Retrieve every line from the records in which the word "feTurbulence" occurs.

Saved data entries
──────────────────────────────
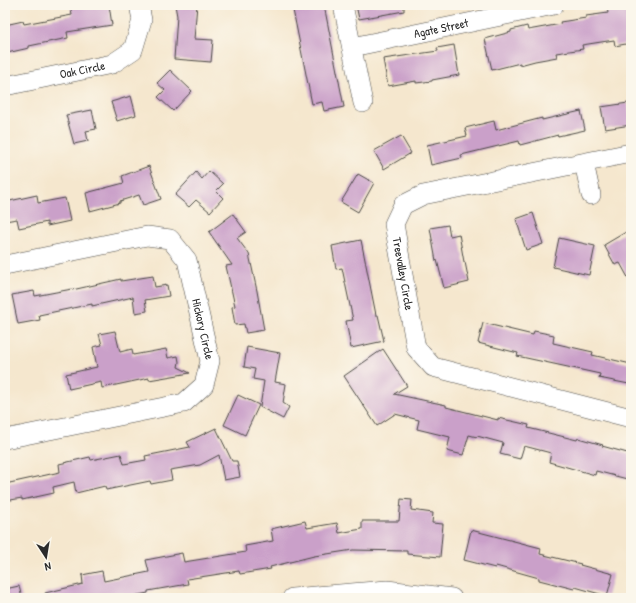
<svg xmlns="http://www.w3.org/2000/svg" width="636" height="603" viewBox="0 0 636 603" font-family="'Patrick Hand',sans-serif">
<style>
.building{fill:#caa0c9}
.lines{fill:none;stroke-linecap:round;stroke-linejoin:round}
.minor-casing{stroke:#494743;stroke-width:20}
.minor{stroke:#fff;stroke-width:19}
.labels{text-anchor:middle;stroke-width:3.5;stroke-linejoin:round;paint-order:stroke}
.street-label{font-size:12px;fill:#2b2b2b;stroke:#fbf7ec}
</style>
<rect width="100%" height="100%" fill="#fbf7ec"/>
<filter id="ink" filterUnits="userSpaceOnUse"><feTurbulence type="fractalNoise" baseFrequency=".025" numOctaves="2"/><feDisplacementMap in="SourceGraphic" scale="8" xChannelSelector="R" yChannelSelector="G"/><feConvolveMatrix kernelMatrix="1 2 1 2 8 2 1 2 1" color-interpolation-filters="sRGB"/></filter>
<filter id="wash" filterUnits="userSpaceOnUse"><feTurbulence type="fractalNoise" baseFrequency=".012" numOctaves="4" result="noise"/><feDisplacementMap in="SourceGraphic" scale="16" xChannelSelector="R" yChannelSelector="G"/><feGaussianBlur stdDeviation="0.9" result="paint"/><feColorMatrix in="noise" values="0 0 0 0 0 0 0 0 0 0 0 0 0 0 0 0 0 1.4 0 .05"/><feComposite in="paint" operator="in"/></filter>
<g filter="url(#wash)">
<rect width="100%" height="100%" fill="#f5e7ce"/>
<g id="blocks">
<g class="building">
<path d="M 70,5 L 109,5 L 112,25 L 67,32 L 68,38 L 29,46 L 29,48 L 7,53 L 5,43 L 5,25 L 23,21 L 24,24 L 72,15 Z"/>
<path d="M 175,5 L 197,5 L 194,39 L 213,40 L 211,62 L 174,59 L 177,16 Z"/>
<path d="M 292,5 L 324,5 L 344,107 L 324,111 L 322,102 L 312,104 Z"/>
<path d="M 356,5 L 404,5 L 404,11 L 359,19 Z"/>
<path d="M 618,5 L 626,5 L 631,31 L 631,43 L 615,46 L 614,40 L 582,45 L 583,49 L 556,53 L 557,57 L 535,61 L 520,65 L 520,63 L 492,70 L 485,39 L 511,32 L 511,30 L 527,26 L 528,30 L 561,24 L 560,22 L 586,18 L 586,16 L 608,13 L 607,7 Z"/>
<path d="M 454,45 L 459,75 L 432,80 L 432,81 L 416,83 L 416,81 L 388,86 L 383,59 L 438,51 L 437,48 Z"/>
<path d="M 170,70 L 192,91 L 173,111 L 158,97 L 165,90 L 157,83 Z"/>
<path d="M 131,96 L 136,115 L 117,121 L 111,102 Z"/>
<path d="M 628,103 L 631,125 L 605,129 L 601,107 Z"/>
<path d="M 92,110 L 96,129 L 86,131 L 88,141 L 74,144 L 66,115 Z"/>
<path d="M 581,111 L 585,130 L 558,136 L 558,135 L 520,145 L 519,141 L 461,155 L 462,158 L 431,165 L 427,145 L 467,136 L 465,128 L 494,121 L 496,130 L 542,118 L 542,120 Z"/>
<path d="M 401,136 L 411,153 L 384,169 L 374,151 Z"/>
<path d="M 149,166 L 161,199 L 143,205 L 139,195 L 120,201 L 120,203 L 90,211 L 86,193 L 124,183 L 122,176 Z"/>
<path d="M 209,171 L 223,184 L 216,191 L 223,198 L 210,212 L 196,200 L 189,207 L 175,195 L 196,172 L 202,179 Z"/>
<path d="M 358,174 L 374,183 L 358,212 L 341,202 Z"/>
<path d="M 37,195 L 38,203 L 65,198 L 70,221 L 47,226 L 47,222 L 19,228 L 17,219 L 5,221 L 5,202 Z"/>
<path d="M 533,213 L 543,244 L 526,250 L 516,219 Z"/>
<path d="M 233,214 L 246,232 L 237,238 L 249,254 L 257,291 L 264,330 L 246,333 L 244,324 L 235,325 L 232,307 L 235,306 L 226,266 L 232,265 L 209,232 Z"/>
<path d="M 448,225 L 450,236 L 459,234 L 464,262 L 465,262 L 469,282 L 444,288 L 437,260 L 436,261 L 430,228 Z"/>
<path d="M 631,229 L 631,283 L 620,263 L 615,265 L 604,245 Z"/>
<path d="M 559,238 L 595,246 L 589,275 L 553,267 Z"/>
<path d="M 361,240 L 376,315 L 378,315 L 384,341 L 351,348 L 346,321 L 353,320 L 342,268 L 336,269 L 332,246 Z"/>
<path d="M 153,276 L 155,287 L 167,285 L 169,296 L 145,300 L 147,311 L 135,313 L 133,297 L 92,306 L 92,304 L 39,315 L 40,320 L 18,324 L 12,295 L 34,291 L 35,296 L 72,289 L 72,290 L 121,279 L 121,281 Z"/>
<path d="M 483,323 L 533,335 L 534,331 L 554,335 L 553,343 L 593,352 L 592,355 L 631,364 L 631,373 L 629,384 L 599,378 L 600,374 L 517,356 L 518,353 L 478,343 Z"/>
<path d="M 115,331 L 120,352 L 132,349 L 133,355 L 166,349 L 168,358 L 178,356 L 179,362 L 178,367 L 190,373 L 149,380 L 149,378 L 102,388 L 101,382 L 69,389 L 66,374 L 97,367 L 93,347 L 102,345 L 99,334 Z"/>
<path d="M 247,347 L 280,353 L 275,382 L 286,384 L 283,403 L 289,407 L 283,419 L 260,407 L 264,381 L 253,379 L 255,369 L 244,367 Z"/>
<path d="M 383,349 L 407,386 L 394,394 L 446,405 L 446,407 L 498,420 L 498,418 L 529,425 L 528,428 L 577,440 L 578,438 L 603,445 L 602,446 L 631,454 L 631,480 L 596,471 L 595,475 L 549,462 L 551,453 L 524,446 L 520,459 L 500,454 L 503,443 L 477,436 L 477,437 L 469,435 L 463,455 L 447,451 L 450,437 L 417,429 L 419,420 L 395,414 L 377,426 L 344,376 Z"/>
<path d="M 238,395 L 259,405 L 245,435 L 224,425 Z"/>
<path d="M 216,428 L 232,461 L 237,461 L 240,477 L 224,480 L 219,455 L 200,465 L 170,470 L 172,480 L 151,484 L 150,481 L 106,490 L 105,486 L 76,493 L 74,482 L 53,487 L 54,493 L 22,500 L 22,498 L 5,501 L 5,484 L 60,472 L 59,464 L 90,457 L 91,460 L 121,454 L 124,464 L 146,460 L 145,456 L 190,447 L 187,442 Z"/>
<path d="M 401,499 L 412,500 L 411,510 L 433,513 L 432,523 L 443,524 L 440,557 L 407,554 L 407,551 L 353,550 L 314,556 L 270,567 L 271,569 L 240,574 L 239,571 L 187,579 L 188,584 L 148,591 L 148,593 L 124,598 L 45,598 L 45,593 L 83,584 L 82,575 L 102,571 L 104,581 L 149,572 L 146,560 L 182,553 L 184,562 L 246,552 L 245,546 L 273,541 L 271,529 L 305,521 L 307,528 L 337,523 L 339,533 L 362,529 L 362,521 L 399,521 Z"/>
<path d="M 471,530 L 541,548 L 540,554 L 581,564 L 580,565 L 613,574 L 607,596 L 575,587 L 574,589 L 539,580 L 539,578 L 496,566 L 495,568 L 464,560 Z"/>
<path d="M 19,586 L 22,598 L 5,598 L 5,589 Z"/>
</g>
</g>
</g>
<g filter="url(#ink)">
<use href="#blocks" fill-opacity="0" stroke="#494743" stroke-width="1"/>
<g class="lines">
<g class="minor-casing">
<g id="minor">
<path d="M 343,5 L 363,103"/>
<path id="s1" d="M 352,47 L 554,5"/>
<path id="s2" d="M 5,86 L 112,64 L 133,50 L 142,20 L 139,5"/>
<path id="s3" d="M 631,153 L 423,195 L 403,205 L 394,224 L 416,348 L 433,367 L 631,418"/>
<path d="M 584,163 L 591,195"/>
<path id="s4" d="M 5,265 L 147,236 L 170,239 L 187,260 L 210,361 L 204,385 L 184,403 L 5,439"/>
<path d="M 292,598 L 387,590 L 452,598"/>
</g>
</g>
<use href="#minor" class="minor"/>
</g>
</g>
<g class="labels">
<g class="street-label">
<text dy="4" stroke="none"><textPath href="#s1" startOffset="91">Agate Street</textPath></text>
<text dy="4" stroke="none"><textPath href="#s2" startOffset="79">Oak Circle</textPath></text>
<text dy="4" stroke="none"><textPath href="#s3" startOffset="306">Treevalley Circle</textPath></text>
<text dy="4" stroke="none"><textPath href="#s4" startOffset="266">Hickory Circle</textPath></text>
</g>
</g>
<rect width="636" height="603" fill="none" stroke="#fbf7ec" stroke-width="20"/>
<g transform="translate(46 557) rotate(168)" stroke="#fbf7ec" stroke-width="3" paint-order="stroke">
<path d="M0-3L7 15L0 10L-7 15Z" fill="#2b2b2b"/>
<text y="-6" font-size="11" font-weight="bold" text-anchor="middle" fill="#2b2b2b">N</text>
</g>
</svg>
──────────────────────────────
Exercise answer ::
<filter id="ink" filterUnits="userSpaceOnUse"><feTurbulence type="fractalNoise" baseFrequency=".025" numOctaves="2"/><feDisplacementMap in="SourceGraphic" scale="8" xChannelSelector="R" yChannelSelector="G"/><feConvolveMatrix kernelMatrix="1 2 1 2 8 2 1 2 1" color-interpolation-filters="sRGB"/></filter>
<filter id="wash" filterUnits="userSpaceOnUse"><feTurbulence type="fractalNoise" baseFrequency=".012" numOctaves="4" result="noise"/><feDisplacementMap in="SourceGraphic" scale="16" xChannelSelector="R" yChannelSelector="G"/><feGaussianBlur stdDeviation="0.9" result="paint"/><feColorMatrix in="noise" values="0 0 0 0 0 0 0 0 0 0 0 0 0 0 0 0 0 1.4 0 .05"/><feComposite in="paint" operator="in"/></filter>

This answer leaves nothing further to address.